Methods The UT Southwestern Medical Center IRB approved this study. Data were obtained by SQL queries of the Epic electronic health record. The study population included all patients for whom an ANA was ordered at UT Southwestern Medical Center January 1, 2010 to June 30, 2017. The titer and pattern of the ANA as well as the results of ENA or anti-dsDNA testing were obtained. Patient characteristics included age and sex. Encounter characteristics included the date of testing, frequency of testing, primary encounter diagnosis, and provider specialty.

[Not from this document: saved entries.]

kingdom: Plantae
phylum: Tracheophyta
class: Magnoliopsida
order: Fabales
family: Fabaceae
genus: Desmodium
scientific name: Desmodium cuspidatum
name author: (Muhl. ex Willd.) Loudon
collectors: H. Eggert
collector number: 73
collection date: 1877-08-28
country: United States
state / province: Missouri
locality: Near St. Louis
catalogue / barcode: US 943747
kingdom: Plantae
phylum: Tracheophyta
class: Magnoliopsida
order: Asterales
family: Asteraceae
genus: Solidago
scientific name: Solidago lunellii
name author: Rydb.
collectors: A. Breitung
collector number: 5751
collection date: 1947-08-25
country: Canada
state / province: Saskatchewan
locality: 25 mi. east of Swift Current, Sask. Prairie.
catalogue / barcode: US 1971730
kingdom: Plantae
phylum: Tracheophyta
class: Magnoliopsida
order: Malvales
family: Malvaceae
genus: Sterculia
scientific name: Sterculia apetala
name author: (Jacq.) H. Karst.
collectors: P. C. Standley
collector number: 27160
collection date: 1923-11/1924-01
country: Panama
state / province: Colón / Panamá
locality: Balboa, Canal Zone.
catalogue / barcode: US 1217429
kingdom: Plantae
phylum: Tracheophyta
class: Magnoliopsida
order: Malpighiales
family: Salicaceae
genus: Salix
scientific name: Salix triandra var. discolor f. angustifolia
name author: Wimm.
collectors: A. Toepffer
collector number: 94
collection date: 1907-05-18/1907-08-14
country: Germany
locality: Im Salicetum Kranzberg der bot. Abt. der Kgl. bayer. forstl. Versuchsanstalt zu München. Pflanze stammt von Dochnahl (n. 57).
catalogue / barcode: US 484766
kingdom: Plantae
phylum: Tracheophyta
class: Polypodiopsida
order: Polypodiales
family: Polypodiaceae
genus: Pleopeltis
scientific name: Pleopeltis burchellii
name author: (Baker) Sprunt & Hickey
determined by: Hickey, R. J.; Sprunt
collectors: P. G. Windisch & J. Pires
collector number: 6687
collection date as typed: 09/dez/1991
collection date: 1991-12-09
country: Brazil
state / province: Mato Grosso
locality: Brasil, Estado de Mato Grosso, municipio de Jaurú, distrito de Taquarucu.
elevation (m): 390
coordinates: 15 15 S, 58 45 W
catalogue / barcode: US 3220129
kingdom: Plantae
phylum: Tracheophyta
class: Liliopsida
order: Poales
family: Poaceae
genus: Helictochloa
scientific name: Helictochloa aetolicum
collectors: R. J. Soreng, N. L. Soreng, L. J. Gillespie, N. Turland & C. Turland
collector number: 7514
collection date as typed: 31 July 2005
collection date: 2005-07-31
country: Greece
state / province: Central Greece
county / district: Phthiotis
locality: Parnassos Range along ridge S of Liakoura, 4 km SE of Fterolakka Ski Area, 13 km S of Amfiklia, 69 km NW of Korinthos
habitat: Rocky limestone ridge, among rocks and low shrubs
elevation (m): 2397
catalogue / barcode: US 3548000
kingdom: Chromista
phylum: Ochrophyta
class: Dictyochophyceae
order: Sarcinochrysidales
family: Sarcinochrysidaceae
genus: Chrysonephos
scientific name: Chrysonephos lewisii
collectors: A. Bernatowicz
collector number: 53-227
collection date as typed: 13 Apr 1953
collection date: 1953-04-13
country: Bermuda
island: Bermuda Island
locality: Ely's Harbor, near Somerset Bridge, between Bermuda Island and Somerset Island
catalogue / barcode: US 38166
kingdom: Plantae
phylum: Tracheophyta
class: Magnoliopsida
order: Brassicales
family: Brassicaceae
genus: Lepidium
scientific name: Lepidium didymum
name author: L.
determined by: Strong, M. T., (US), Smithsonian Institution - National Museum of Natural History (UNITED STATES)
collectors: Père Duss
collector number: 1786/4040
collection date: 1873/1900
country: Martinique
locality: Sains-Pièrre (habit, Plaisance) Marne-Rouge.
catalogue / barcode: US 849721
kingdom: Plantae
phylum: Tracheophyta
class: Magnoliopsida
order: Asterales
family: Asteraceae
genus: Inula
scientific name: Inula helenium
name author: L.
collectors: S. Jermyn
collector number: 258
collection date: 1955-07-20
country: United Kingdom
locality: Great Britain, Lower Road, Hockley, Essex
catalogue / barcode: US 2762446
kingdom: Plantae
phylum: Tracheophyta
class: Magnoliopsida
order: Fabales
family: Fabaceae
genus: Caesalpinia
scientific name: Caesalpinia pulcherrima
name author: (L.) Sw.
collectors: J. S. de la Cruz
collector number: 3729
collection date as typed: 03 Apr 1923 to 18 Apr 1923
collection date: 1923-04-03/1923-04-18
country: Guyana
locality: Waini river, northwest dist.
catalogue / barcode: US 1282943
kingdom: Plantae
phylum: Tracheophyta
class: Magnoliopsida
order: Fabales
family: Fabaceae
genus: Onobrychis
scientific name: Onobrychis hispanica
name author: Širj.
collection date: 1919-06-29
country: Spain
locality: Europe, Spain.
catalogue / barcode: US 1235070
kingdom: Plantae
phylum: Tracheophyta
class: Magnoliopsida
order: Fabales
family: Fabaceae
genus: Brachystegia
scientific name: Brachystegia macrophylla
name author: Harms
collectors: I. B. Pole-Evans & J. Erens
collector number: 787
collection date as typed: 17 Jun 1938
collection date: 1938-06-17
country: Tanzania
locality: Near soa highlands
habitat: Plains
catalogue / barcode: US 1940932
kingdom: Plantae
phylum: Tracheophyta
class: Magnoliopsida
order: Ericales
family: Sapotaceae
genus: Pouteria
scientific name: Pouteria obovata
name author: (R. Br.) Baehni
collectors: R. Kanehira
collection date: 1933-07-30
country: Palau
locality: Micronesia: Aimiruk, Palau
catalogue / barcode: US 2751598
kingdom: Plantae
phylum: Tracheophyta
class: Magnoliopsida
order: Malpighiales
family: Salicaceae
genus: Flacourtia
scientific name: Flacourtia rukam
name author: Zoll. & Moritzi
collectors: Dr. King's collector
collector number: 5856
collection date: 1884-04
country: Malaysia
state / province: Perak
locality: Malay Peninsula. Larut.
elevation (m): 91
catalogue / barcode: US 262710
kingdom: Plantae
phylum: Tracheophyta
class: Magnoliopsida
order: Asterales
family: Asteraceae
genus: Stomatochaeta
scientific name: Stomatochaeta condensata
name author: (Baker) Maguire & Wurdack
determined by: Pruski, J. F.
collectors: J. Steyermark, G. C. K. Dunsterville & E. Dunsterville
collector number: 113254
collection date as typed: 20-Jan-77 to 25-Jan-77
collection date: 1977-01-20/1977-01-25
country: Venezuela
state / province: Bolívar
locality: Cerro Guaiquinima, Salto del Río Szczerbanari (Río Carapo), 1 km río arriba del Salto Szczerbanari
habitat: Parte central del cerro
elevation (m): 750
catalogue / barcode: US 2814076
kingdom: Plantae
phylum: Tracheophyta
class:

Results During the study period, a total of 33,270 ANA were ordered in 28,659 unique patients. Twenty two thousand, five hundred and twenty nine of the ANAs were tested in outpatients, representing 0.7% of all office visits during this time. 3,505 patients (11.9%) had ANA tested multiple times (range: 2-25 times). In 31% of the patients having multiple ANA, the result was repeatedly negative; 41% stayed repeatedly positive; 16% of patients had an initial negative ANA and a subsequent positive; 12% had an initial positive and a subsequent negative ANA.

Forty-nine percent of the ANA tests were positive at a titer of 1:80 or greater; slightly more women (51%) had a positive ANA (≥1:80) than did men (43%). Fifty-four and a half percent of the positive ANA in women were 1:320 or greater vs. 41.6% in men (p<0.0001. In this cohort, 143 patients who originally had a non-autoimmune disease listed as the reason for getting the ANA and who saw the same provider within 10-14 months and were subsequently given an autoimmune diagnosis.

Conclusions ANA testing in the inpatient and outpatient setting is common. Diagnoses precipitating testing are most often non-rheumatic conditions. A positive ANA result changed the clinical diagnosis in a small percentage of patients.